How many lines in the records below contain the word "Thanks"? Reply with the number alone.
______________________________
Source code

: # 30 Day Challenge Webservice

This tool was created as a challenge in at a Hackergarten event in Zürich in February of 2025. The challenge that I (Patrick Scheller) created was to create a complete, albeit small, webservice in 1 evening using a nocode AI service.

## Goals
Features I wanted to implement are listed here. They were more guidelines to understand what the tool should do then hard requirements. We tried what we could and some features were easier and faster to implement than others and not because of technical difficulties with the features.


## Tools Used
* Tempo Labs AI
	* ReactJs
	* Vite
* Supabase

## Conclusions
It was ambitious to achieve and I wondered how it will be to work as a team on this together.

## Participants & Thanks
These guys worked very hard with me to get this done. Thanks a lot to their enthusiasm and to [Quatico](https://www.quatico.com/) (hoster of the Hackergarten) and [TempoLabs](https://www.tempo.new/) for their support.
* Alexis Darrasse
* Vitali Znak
______________________________
-- Your solution --
2